BEGIN
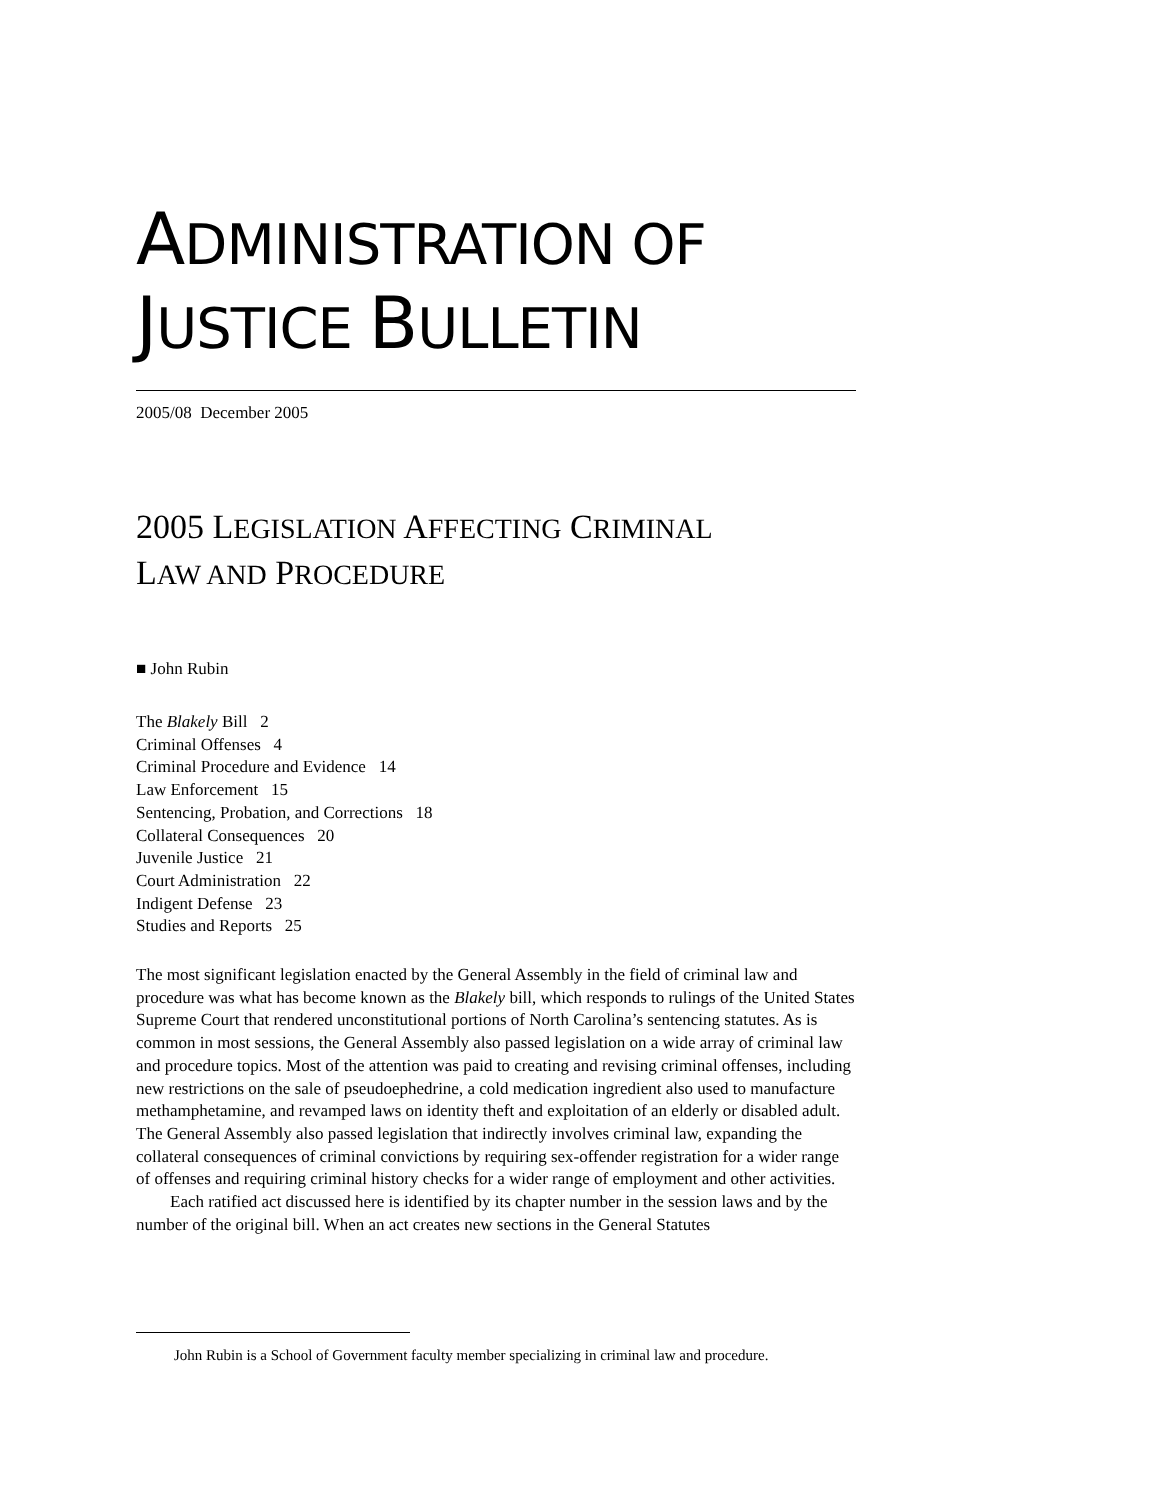ADMINISTRATION OF
JUSTICE BULLETIN
2005/08 December 2005
2005 LEGISLATION AFFECTING CRIMINAL
LAW AND PROCEDURE
■ John Rubin
The Blakely Bill 2
Criminal Offenses 4
Criminal Procedure and Evidence 14
Law Enforcement 15
Sentencing, Probation, and Corrections 18
Collateral Consequences 20
Juvenile Justice 21
Court Administration 22
Indigent Defense 23
Studies and Reports 25
The most significant legislation enacted by the General Assembly in the field of criminal law and procedure was what has become known as the Blakely bill, which responds to rulings of the United States Supreme Court that rendered unconstitutional portions of North Carolina’s sentencing statutes. As is common in most sessions, the General Assembly also passed legislation on a wide array of criminal law and procedure topics. Most of the attention was paid to creating and revising criminal offenses, including new restrictions on the sale of pseudoephedrine, a cold medication ingredient also used to manufacture methamphetamine, and revamped laws on identity theft and exploitation of an elderly or disabled adult. The General Assembly also passed legislation that indirectly involves criminal law, expanding the collateral consequences of criminal convictions by requiring sex-offender registration for a wider range of offenses and requiring criminal history checks for a wider range of employment and other activities.
Each ratified act discussed here is identified by its chapter number in the session laws and by the number of the original bill. When an act creates new sections in the General Statutes
John Rubin is a School of Government faculty member specializing in criminal law and procedure.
END
EXERCISE BRIEF:
Scan the data for lines containing "Court" and copy all of them.

SOLUTION TO THE EXERCISE:
Court Administration 22
The most significant legislation enacted by the General Assembly in the field of criminal law and procedure was what has become known as the Blakely bill, which responds to rulings of the United States Supreme Court that rendered unconstitutional portions of North Carolina’s sentencing statutes. As is common in most sessions, the General Assembly also passed legislation on a wide array of criminal law and procedure topics. Most of the attention was paid to creating and revising criminal offenses, including new restrictions on the sale of pseudoephedrine, a cold medication ingredient also used to manufacture methamphetamine, and revamped laws on identity theft and exploitation of an elderly or disabled adult. The General Assembly also passed legislation that indirectly involves criminal law, expanding the collateral consequences of criminal convictions by requiring sex-offender registration for a wider range of offenses and requiring criminal history checks for a wider range of employment and other activities.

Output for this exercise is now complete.